Dans notre génération, nous possédons des possibilités sans précédents pour rendre la Torah accessible, dans toutes les langues, aux individus et aux populations qu’elle n’a jamais atteints précédemment. Nous pouvons choisir de nous dérober à cette opportunité, sous prétexte de notre propre faiblesse et de la bassesse du monde en général. Nous pouvons utiliser cet élan pour communiquer les valeurs et les idéaux de la Torah dans toutes les langues et dans tous les langages.

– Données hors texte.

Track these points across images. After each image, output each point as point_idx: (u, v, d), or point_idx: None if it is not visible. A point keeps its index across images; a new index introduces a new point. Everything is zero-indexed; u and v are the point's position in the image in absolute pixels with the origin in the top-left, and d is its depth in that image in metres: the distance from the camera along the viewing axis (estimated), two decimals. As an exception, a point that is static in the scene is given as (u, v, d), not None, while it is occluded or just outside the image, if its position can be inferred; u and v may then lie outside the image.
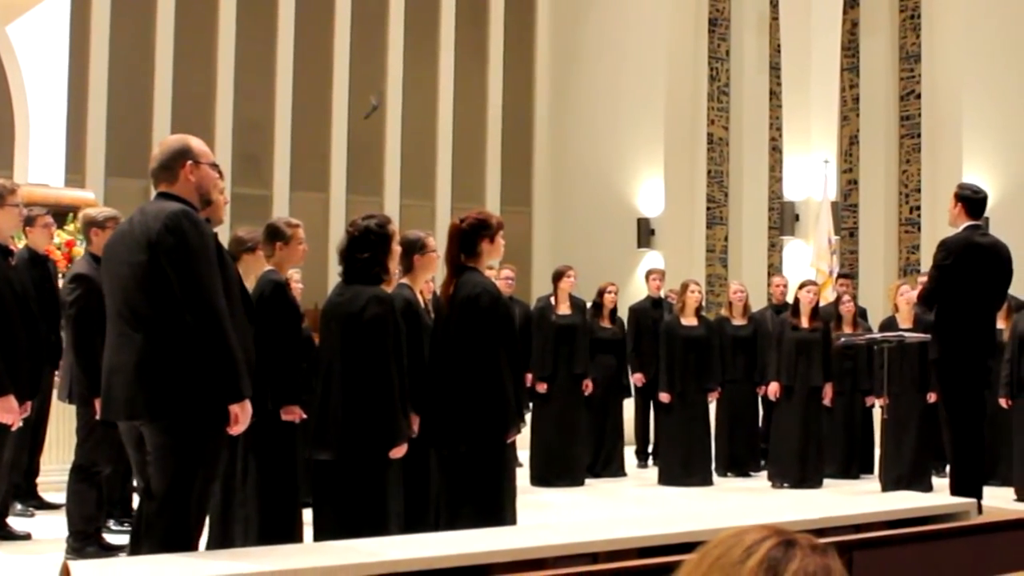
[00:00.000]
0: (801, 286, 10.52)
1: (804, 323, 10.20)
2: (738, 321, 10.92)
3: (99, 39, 13.89)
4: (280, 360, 5.78)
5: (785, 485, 10.04)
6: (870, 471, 10.62)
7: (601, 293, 10.96)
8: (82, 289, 6.49)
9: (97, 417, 5.01)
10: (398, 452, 5.22)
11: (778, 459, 10.23)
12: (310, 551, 4.61)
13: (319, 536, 5.22)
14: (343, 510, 5.15)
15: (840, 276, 12.88)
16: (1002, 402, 9.41)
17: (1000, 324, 9.10)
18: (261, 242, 6.28)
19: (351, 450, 5.15)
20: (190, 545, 4.38)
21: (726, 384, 10.67)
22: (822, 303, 12.33)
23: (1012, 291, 9.96)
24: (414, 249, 6.17)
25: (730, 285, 11.63)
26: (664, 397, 10.35)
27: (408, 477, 5.71)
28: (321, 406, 5.30)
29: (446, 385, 5.54)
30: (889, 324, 10.05)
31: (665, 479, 10.32)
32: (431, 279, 7.13)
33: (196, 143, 4.59)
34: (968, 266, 7.19)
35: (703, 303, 10.70)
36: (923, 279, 8.32)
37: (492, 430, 5.47)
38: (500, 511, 5.49)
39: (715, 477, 10.53)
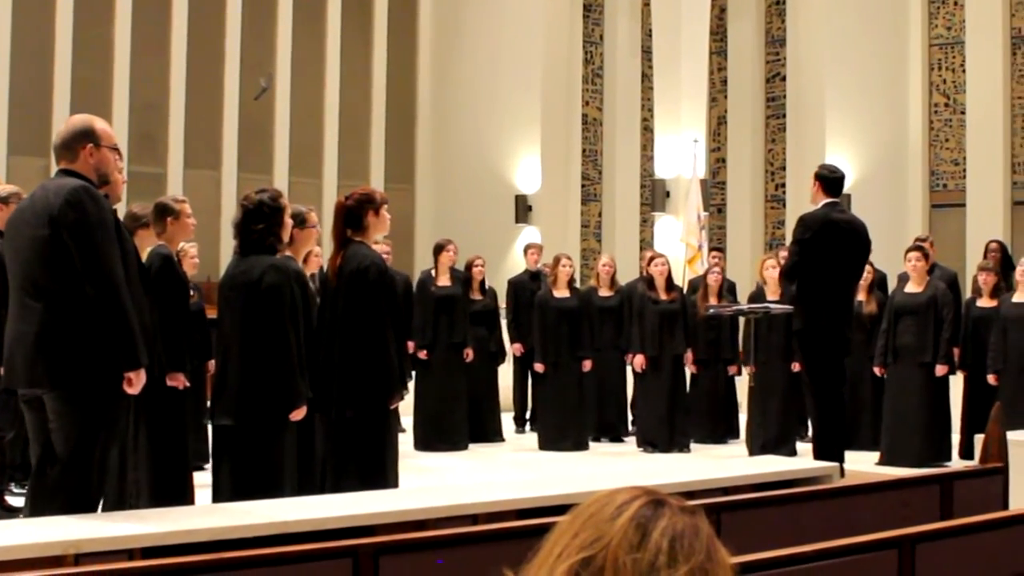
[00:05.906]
0: (649, 261, 10.83)
1: (662, 296, 10.50)
2: (605, 292, 11.14)
3: (0, 23, 13.82)
4: (167, 330, 5.96)
5: (655, 450, 10.31)
6: (735, 436, 11.06)
7: (469, 267, 11.21)
8: None
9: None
10: (298, 414, 5.41)
11: (646, 426, 10.52)
12: (208, 512, 4.76)
13: (218, 497, 5.37)
14: (242, 472, 5.32)
15: (713, 249, 13.24)
16: (876, 370, 9.66)
17: (860, 296, 9.56)
18: (151, 219, 6.47)
19: (251, 414, 5.31)
20: (92, 507, 4.55)
21: (594, 352, 10.85)
22: (691, 276, 12.77)
23: (877, 264, 10.52)
24: (296, 223, 6.42)
25: (599, 259, 11.95)
26: (539, 367, 10.62)
27: (297, 441, 5.93)
28: (220, 374, 5.47)
29: (334, 353, 5.74)
30: (757, 296, 10.35)
31: (543, 443, 10.60)
32: (319, 254, 7.36)
33: (100, 126, 4.70)
34: (827, 241, 7.44)
35: (576, 276, 10.97)
36: (784, 253, 8.66)
37: (377, 396, 5.71)
38: (383, 474, 5.74)
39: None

D.ieu sera réellement révélé dans ce monde lorsque tout le peuple, dans tous ses particularismes, sera capable de reconnaître Sa présence et étudier Ses enseignements.
Nos efforts dans cette direction peuvent servir à annuler les effets néfastes du Veau d’Or. L’intention originelle de rapprocher D.ieu (bien que par des moyens inadéquats) peut être replacée dans sa source juste par nos efforts intenses pour rendre la Divinité manifeste dans ce monde selon les termes soulignés par la Torah. L’une des descriptions de l’Ere messianique évoque le moment où D.ieu «rendra les peuples purs de la parole de sorte qu’ils invoqueront tous le Nom de D.ieu et Le serviront dans un but unique». Alors les jours de deuil qui commencent le 17 Tamouz et culminent le 9 Av seront transformés en jours de réjouissances et de fêtes, avec l’aide de D.ieu et la venue de Machia’h.